• **WORK REQUIRED**:
Could you please transcribe the data exactly, without the pictures?

• **TASK INPUT**:
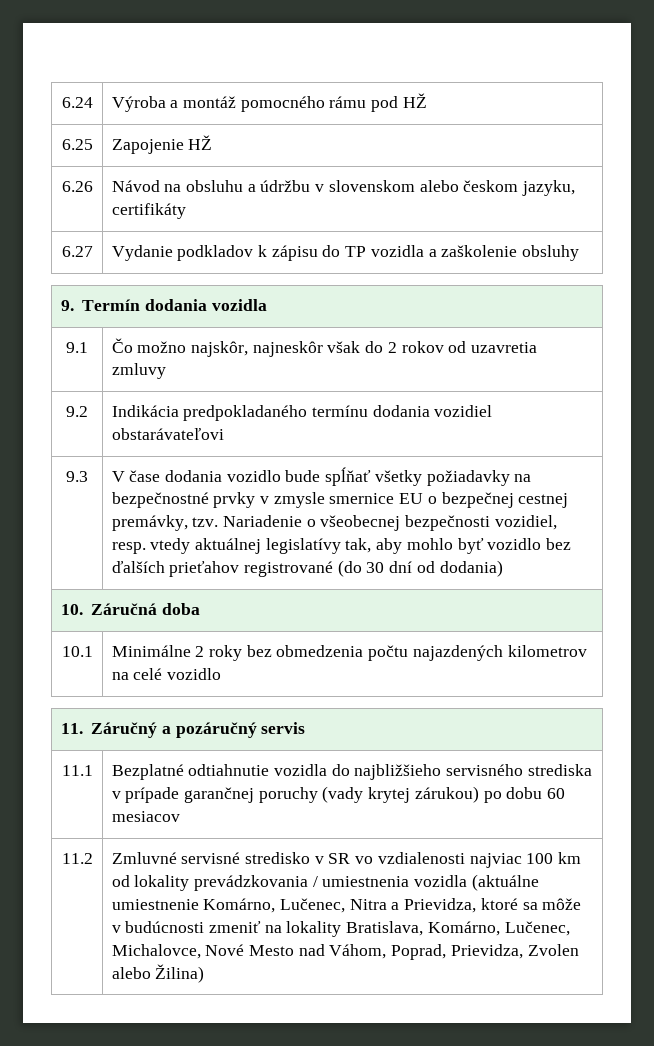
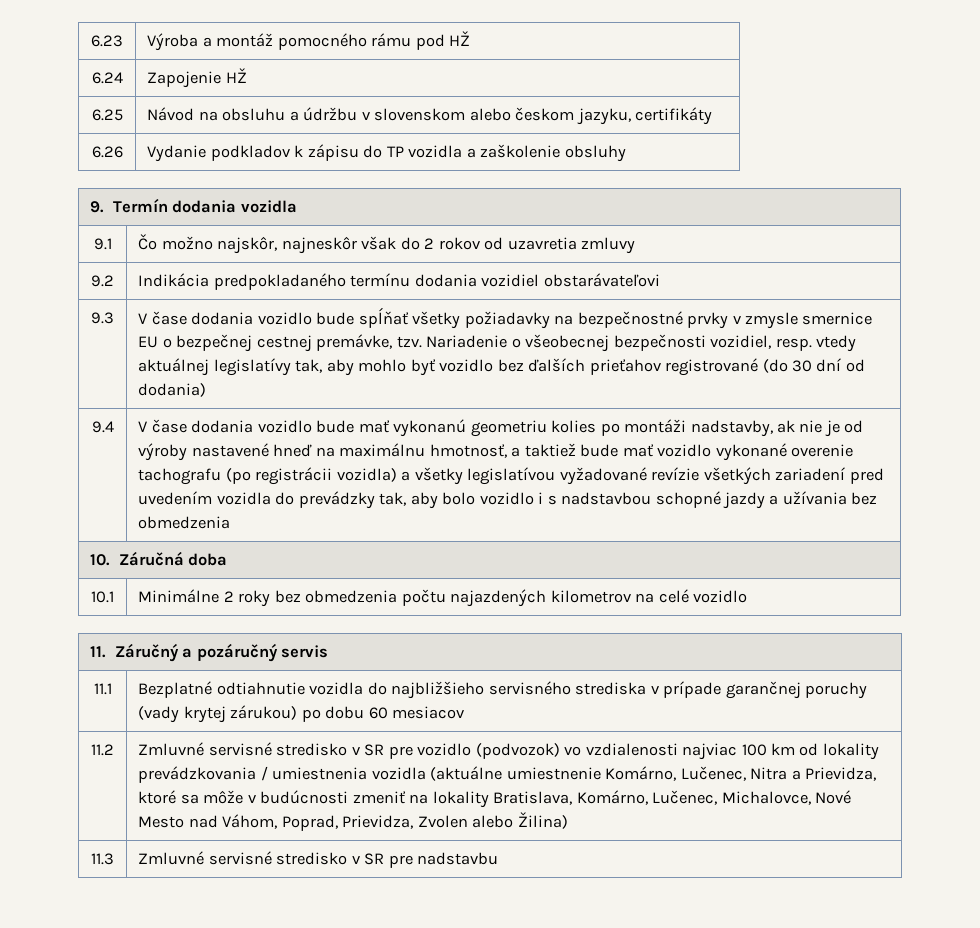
[61,97,93,108] 6.24 -> [91,35,123,47] 6.23
[61,139,93,150] 6.25 -> [91,72,123,84] 6.24
[61,181,93,192] 6.26 -> [91,109,123,121] 6.25
[61,246,93,257] 6.27 -> [91,146,123,158] 6.26
[111,515,188,531] premávky, -> [316,334,393,351] premávke,
(503, 568) none -> [91,421,114,433] [138,419,864,437] [138,443,853,461] [138,467,884,485] [138,491,878,509] [138,516,231,529] // 9.4 | V čase dodania vozidlo bude mať vykonanú geometriu kolies po montáži nadstavby, ak nie je od výroby nastavené hneď na maximálnu hmotnosť, a taktiež bude mať vozidlo vykonané overenie tachografu (po registrácii vozidla) a všetky legislatívou vyžadované revízie všetkých zariadení pred uvedením vozidla do prevádzky tak, aby bolo vozidlo i s nadstavbou schopné jazdy a užívania bez obmedzenia
(351, 858) none -> [388,743,560,759] pre vozidlo (podvozok)
(205, 973) none -> [91,853,114,865] [138,851,499,868] // 11.3 | Zmluvné servisné stredisko v SR pre nadstavbu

• **EXERCISE SOLUTION**:
[61,97,93,108] 6.24 -> [91,35,123,47] 6.23
[61,139,93,150] 6.25 -> [91,72,123,84] 6.24
[61,181,93,192] 6.26 -> [91,109,123,121] 6.25
[61,246,93,257] 6.27 -> [91,146,123,158] 6.26
[111,515,188,531] premávky, -> [316,334,393,351] premávke,
(503, 568) none -> [91,421,114,433] [138,419,864,437] [138,443,853,461] [138,467,884,485] [138,491,878,509] [138,516,231,529] // 9.4 | V čase dodania vozidlo bude mať vykonanú geometriu kolies po montáži nadstavby, ak nie je od výroby nastavené hneď na maximálnu hmotnosť, a taktiež bude mať vozidlo vykonané overenie tachografu (po registrácii vozidla) a všetky legislatívou vyžadované revízie všetkých zariadení pred uvedením vozidla do prevádzky tak, aby bolo vozidlo i s nadstavbou schopné jazdy a užívania bez obmedzenia
(351, 858) none -> [388,743,560,759] pre vozidlo (podvozok)
(205, 973) none -> [91,853,114,865] [138,851,499,868] // 11.3 | Zmluvné servisné stredisko v SR pre nadstavbu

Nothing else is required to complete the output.